302. Serial infallibility

This is an almost-embarrasingly old-fashioned style of rhetoric (it dates from the 1920s), but it pretty much captures the obeisance paid to the Supreme Court by the American legal profession:

None of us desires or is able to dispute the judgments of the Supreme Court. The Court in the last analysis is always right, because the Court is the single constitutional instrument given to the American people for the solution of its basic problems. ...  One can be right only with the Court, and through the Court, for the Constitution has no other way of being in the right. The English have a saying: “My country – right or wrong.” With far more historical justification we may say of the Supreme Court, whether we agree with its decisions in individual cases or not, it remains our Court ...  And if the Court reaches a decision which one or another of us thinks unjust, he will say: just or unjust it is the Court, and the Constitution, and I shall support the consequences of the decision to the end.

Justice Jackson made the same point much more pithily, and with far greater wit (the 1924 speaker was reputed to be totally humorless): "We are not final because we are infallible, but we are infallible only because we are final. "
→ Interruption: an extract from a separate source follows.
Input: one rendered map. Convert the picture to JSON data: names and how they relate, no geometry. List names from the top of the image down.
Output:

Of course, Trotsky wasn't really talking about our Supreme Court - I've retouched his speech about fealty to the Party.   The block quote links to an old Trotskyite essay with the title, "Trotsky on substitutionism," and substitutionism (of which the 1924 speech is cited as an example) is something very familiar to American lawyers.  The mode of thought signified by that unwieldy name is drummed into us in law school, and few lawyers question it thereafter. 

According to Yigael Gluckstein / Tony Cliff

 Quite early in his political activity, when only 24 years old, Trotsky prophesied that Lenin’s conception of party organisation must lead to a situation in which the party would “substitute itself for the working classes”, act as proxy in their name and on their behalf, regardless of what the workers thought or wanted.
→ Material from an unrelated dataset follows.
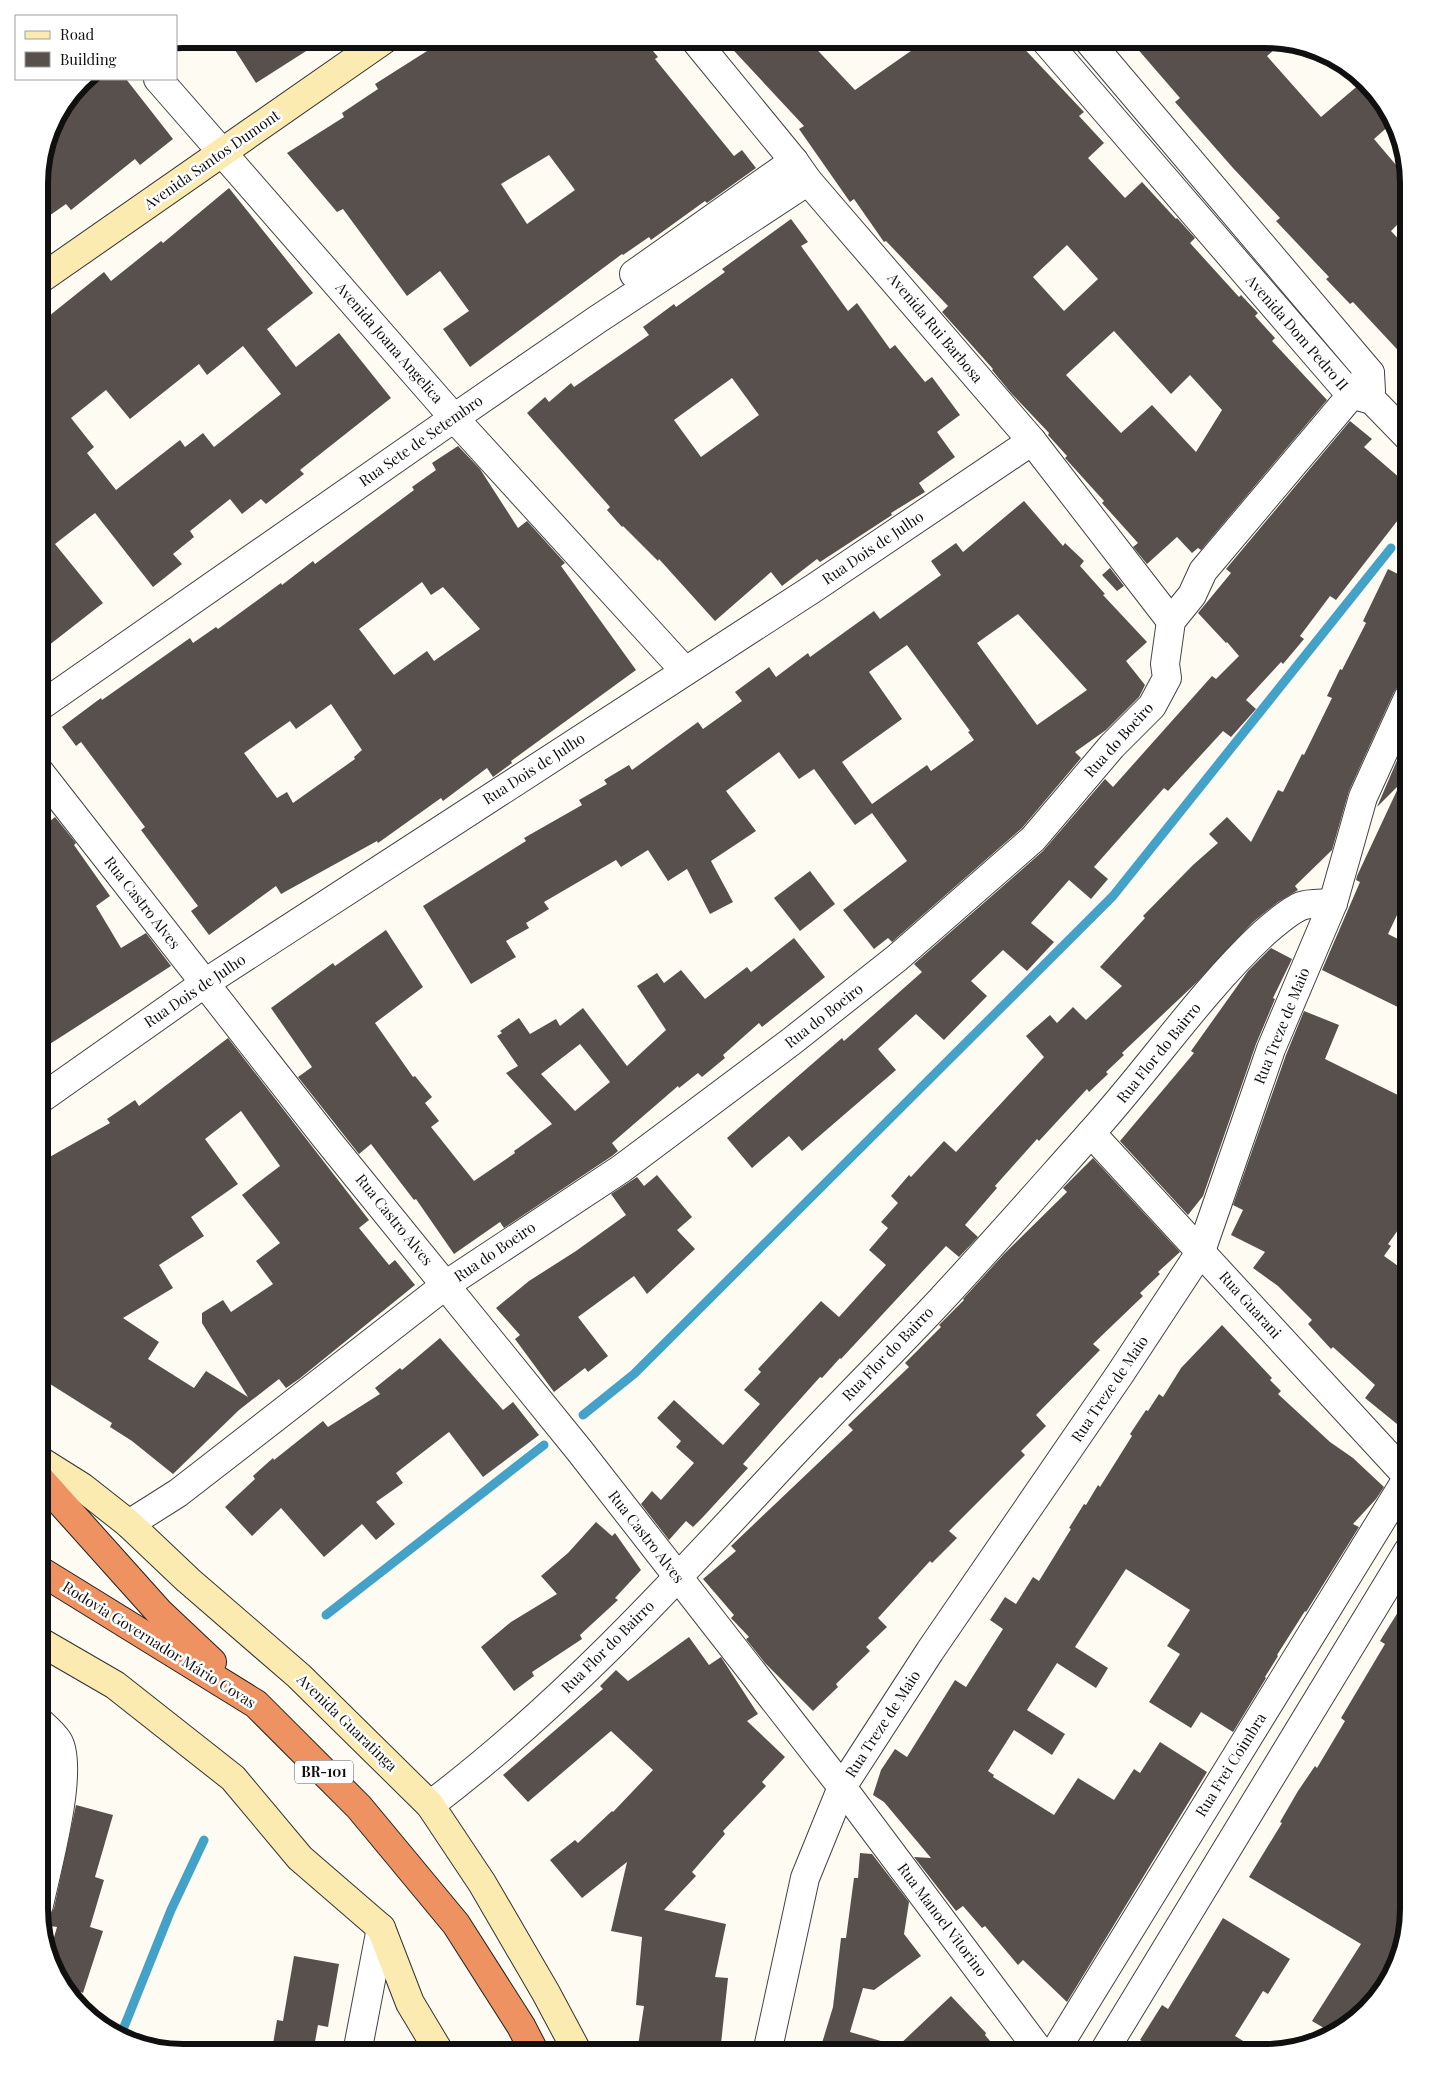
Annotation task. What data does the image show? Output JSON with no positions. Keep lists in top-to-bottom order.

Lenin’s conception would lead to a state of affairs in which “the organisation of the party substitutes itself for the party as a whole; then the Central Committee substitutes itself for the organisation; and finally the ‘dictator’ substitutes himself for the Central Committee”.

Stalin, of course, proved Trotsky right.

American lawyers do it differently: we substitute "majority opinions of the Supreme Court" for "the Constitution."  In practical terms, we accept the Court is the Constitution: the meaning of the Constitution really does change with each new opinion coming out of that mausoleum-shaped pile of marble - even when accepting the legitimacy of the new doctrine means accepting the illegitimacy of the Court's previous doctrine.   The Court is serially infallible.

Each of the state supreme courts has similarly, if less-convincingly, tried to meld its identity with that of its state's constitution.  And lawyers, like the surviving remnant of Stalin's Central Committee, are sufficiently intimidated that we act as though we really think Chiffon is butter.